START RAW DATA

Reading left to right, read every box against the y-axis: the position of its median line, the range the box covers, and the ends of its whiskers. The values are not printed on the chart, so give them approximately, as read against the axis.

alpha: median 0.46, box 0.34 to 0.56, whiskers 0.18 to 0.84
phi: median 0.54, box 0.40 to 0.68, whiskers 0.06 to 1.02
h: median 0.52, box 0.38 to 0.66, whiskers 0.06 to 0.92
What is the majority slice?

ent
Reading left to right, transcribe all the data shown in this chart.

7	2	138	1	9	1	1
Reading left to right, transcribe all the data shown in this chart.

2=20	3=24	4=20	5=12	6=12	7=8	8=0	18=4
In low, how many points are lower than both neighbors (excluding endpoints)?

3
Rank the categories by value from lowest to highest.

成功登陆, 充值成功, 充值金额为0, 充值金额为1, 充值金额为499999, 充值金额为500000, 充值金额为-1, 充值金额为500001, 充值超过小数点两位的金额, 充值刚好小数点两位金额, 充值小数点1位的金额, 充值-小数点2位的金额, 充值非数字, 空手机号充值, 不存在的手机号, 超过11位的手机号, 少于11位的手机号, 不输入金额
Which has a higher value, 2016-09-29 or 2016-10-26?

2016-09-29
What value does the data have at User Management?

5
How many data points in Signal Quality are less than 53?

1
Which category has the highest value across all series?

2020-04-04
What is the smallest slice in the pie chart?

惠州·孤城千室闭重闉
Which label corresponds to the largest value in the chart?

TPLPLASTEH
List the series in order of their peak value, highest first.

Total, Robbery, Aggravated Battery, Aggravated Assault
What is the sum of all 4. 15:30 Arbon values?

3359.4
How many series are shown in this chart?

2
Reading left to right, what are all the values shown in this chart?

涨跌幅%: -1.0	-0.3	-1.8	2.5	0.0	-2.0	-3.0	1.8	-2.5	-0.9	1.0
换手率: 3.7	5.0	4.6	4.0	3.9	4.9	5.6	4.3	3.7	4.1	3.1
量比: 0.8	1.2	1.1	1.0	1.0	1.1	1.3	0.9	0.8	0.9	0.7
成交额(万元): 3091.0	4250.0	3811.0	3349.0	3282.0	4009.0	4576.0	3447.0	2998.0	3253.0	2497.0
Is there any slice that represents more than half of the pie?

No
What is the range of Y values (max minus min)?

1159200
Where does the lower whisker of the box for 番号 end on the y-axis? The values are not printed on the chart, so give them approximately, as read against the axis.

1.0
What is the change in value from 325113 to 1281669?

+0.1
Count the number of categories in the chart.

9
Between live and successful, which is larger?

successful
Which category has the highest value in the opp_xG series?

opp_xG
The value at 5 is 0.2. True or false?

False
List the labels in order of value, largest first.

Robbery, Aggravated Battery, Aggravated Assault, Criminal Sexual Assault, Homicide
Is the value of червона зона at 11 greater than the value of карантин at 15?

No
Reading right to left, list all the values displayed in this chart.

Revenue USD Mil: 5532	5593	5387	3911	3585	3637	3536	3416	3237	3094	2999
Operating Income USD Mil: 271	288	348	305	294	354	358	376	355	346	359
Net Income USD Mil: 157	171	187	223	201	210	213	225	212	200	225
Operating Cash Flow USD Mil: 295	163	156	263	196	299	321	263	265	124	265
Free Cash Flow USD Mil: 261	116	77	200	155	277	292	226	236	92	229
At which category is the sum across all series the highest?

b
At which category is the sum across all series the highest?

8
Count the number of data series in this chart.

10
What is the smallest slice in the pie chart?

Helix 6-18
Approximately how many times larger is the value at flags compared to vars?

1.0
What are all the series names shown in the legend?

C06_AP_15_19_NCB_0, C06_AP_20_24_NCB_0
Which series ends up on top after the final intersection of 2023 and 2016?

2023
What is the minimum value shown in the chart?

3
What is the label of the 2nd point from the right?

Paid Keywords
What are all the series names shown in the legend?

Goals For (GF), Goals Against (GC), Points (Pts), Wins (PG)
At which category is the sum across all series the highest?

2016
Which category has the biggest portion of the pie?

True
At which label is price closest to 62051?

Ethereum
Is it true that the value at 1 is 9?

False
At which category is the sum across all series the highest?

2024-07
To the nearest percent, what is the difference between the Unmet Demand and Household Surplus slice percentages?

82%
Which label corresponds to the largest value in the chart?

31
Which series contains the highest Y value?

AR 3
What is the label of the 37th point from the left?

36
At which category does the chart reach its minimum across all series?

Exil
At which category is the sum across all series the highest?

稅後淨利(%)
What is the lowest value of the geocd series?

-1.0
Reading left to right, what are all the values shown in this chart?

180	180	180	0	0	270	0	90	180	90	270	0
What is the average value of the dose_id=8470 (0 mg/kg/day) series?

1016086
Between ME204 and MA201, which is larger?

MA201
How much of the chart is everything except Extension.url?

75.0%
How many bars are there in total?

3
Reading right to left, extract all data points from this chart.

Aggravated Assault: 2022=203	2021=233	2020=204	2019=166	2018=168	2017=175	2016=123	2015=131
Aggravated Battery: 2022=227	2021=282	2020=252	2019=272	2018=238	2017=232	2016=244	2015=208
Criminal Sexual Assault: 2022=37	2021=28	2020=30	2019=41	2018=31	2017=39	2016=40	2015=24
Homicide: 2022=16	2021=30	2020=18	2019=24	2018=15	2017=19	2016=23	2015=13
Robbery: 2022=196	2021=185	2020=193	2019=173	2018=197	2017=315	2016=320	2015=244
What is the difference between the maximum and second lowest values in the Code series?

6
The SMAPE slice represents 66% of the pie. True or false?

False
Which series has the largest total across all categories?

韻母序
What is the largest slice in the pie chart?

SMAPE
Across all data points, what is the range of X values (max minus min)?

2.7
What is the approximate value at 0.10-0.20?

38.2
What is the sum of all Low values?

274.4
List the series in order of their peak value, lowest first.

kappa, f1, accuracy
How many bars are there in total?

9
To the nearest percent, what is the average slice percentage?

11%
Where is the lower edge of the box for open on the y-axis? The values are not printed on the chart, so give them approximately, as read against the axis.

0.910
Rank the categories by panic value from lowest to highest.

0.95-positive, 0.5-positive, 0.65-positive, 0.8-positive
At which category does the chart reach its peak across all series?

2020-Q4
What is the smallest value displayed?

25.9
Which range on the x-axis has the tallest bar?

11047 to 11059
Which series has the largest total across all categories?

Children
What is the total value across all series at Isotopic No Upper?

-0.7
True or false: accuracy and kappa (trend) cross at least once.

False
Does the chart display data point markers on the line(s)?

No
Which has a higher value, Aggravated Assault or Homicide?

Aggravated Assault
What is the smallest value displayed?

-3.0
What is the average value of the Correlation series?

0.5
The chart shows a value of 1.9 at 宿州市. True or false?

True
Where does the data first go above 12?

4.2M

END RAW DATA

# AIM OF THE TASK
Copy out every one of the rows above word for word, without changing anything.

# SOLUTION TO THE EXERCISE
Reading left to right, read every box against the y-axis: the position of its median line, the range the box covers, and the ends of its whiskers. The values are not printed on the chart, so give them approximately, as read against the axis.

alpha: median 0.46, box 0.34 to 0.56, whiskers 0.18 to 0.84
phi: median 0.54, box 0.40 to 0.68, whiskers 0.06 to 1.02
h: median 0.52, box 0.38 to 0.66, whiskers 0.06 to 0.92
What is the majority slice?

ent
Reading left to right, transcribe all the data shown in this chart.

7	2	138	1	9	1	1
Reading left to right, transcribe all the data shown in this chart.

2=20	3=24	4=20	5=12	6=12	7=8	8=0	18=4
In low, how many points are lower than both neighbors (excluding endpoints)?

3
Rank the categories by value from lowest to highest.

成功登陆, 充值成功, 充值金额为0, 充值金额为1, 充值金额为499999, 充值金额为500000, 充值金额为-1, 充值金额为500001, 充值超过小数点两位的金额, 充值刚好小数点两位金额, 充值小数点1位的金额, 充值-小数点2位的金额, 充值非数字, 空手机号充值, 不存在的手机号, 超过11位的手机号, 少于11位的手机号, 不输入金额
Which has a higher value, 2016-09-29 or 2016-10-26?

2016-09-29
What value does the data have at User Management?

5
How many data points in Signal Quality are less than 53?

1
Which category has the highest value across all series?

2020-04-04
What is the smallest slice in the pie chart?

惠州·孤城千室闭重闉
Which label corresponds to the largest value in the chart?

TPLPLASTEH
List the series in order of their peak value, highest first.

Total, Robbery, Aggravated Battery, Aggravated Assault
What is the sum of all 4. 15:30 Arbon values?

3359.4
How many series are shown in this chart?

2
Reading left to right, what are all the values shown in this chart?

涨跌幅%: -1.0	-0.3	-1.8	2.5	0.0	-2.0	-3.0	1.8	-2.5	-0.9	1.0
换手率: 3.7	5.0	4.6	4.0	3.9	4.9	5.6	4.3	3.7	4.1	3.1
量比: 0.8	1.2	1.1	1.0	1.0	1.1	1.3	0.9	0.8	0.9	0.7
成交额(万元): 3091.0	4250.0	3811.0	3349.0	3282.0	4009.0	4576.0	3447.0	2998.0	3253.0	2497.0
Is there any slice that represents more than half of the pie?

No
What is the range of Y values (max minus min)?

1159200
Where does the lower whisker of the box for 番号 end on the y-axis? The values are not printed on the chart, so give them approximately, as read against the axis.

1.0
What is the change in value from 325113 to 1281669?

+0.1
Count the number of categories in the chart.

9
Between live and successful, which is larger?

successful
Which category has the highest value in the opp_xG series?

opp_xG
The value at 5 is 0.2. True or false?

False
List the labels in order of value, largest first.

Robbery, Aggravated Battery, Aggravated Assault, Criminal Sexual Assault, Homicide
Is the value of червона зона at 11 greater than the value of карантин at 15?

No
Reading right to left, list all the values displayed in this chart.

Revenue USD Mil: 5532	5593	5387	3911	3585	3637	3536	3416	3237	3094	2999
Operating Income USD Mil: 271	288	348	305	294	354	358	376	355	346	359
Net Income USD Mil: 157	171	187	223	201	210	213	225	212	200	225
Operating Cash Flow USD Mil: 295	163	156	263	196	299	321	263	265	124	265
Free Cash Flow USD Mil: 261	116	77	200	155	277	292	226	236	92	229
At which category is the sum across all series the highest?

b
At which category is the sum across all series the highest?

8
Count the number of data series in this chart.

10
What is the smallest slice in the pie chart?

Helix 6-18
Approximately how many times larger is the value at flags compared to vars?

1.0
What are all the series names shown in the legend?

C06_AP_15_19_NCB_0, C06_AP_20_24_NCB_0
Which series ends up on top after the final intersection of 2023 and 2016?

2023
What is the minimum value shown in the chart?

3
What is the label of the 2nd point from the right?

Paid Keywords
What are all the series names shown in the legend?

Goals For (GF), Goals Against (GC), Points (Pts), Wins (PG)
At which category is the sum across all series the highest?

2016
Which category has the biggest portion of the pie?

True
At which label is price closest to 62051?

Ethereum
Is it true that the value at 1 is 9?

False
At which category is the sum across all series the highest?

2024-07
To the nearest percent, what is the difference between the Unmet Demand and Household Surplus slice percentages?

82%
Which label corresponds to the largest value in the chart?

31
Which series contains the highest Y value?

AR 3
What is the label of the 37th point from the left?

36
At which category does the chart reach its minimum across all series?

Exil
At which category is the sum across all series the highest?

稅後淨利(%)
What is the lowest value of the geocd series?

-1.0
Reading left to right, what are all the values shown in this chart?

180	180	180	0	0	270	0	90	180	90	270	0
What is the average value of the dose_id=8470 (0 mg/kg/day) series?

1016086
Between ME204 and MA201, which is larger?

MA201
How much of the chart is everything except Extension.url?

75.0%
How many bars are there in total?

3
Reading right to left, extract all data points from this chart.

Aggravated Assault: 2022=203	2021=233	2020=204	2019=166	2018=168	2017=175	2016=123	2015=131
Aggravated Battery: 2022=227	2021=282	2020=252	2019=272	2018=238	2017=232	2016=244	2015=208
Criminal Sexual Assault: 2022=37	2021=28	2020=30	2019=41	2018=31	2017=39	2016=40	2015=24
Homicide: 2022=16	2021=30	2020=18	2019=24	2018=15	2017=19	2016=23	2015=13
Robbery: 2022=196	2021=185	2020=193	2019=173	2018=197	2017=315	2016=320	2015=244
What is the difference between the maximum and second lowest values in the Code series?

6
The SMAPE slice represents 66% of the pie. True or false?

False
Which series has the largest total across all categories?

韻母序
What is the largest slice in the pie chart?

SMAPE
Across all data points, what is the range of X values (max minus min)?

2.7
What is the approximate value at 0.10-0.20?

38.2
What is the sum of all Low values?

274.4
List the series in order of their peak value, lowest first.

kappa, f1, accuracy
How many bars are there in total?

9
To the nearest percent, what is the average slice percentage?

11%
Where is the lower edge of the box for open on the y-axis? The values are not printed on the chart, so give them approximately, as read against the axis.

0.910
Rank the categories by panic value from lowest to highest.

0.95-positive, 0.5-positive, 0.65-positive, 0.8-positive
At which category does the chart reach its peak across all series?

2020-Q4
What is the smallest value displayed?

25.9
Which range on the x-axis has the tallest bar?

11047 to 11059
Which series has the largest total across all categories?

Children
What is the total value across all series at Isotopic No Upper?

-0.7
True or false: accuracy and kappa (trend) cross at least once.

False
Does the chart display data point markers on the line(s)?

No
Which has a higher value, Aggravated Assault or Homicide?

Aggravated Assault
What is the smallest value displayed?

-3.0
What is the average value of the Correlation series?

0.5
The chart shows a value of 1.9 at 宿州市. True or false?

True
Where does the data first go above 12?

4.2M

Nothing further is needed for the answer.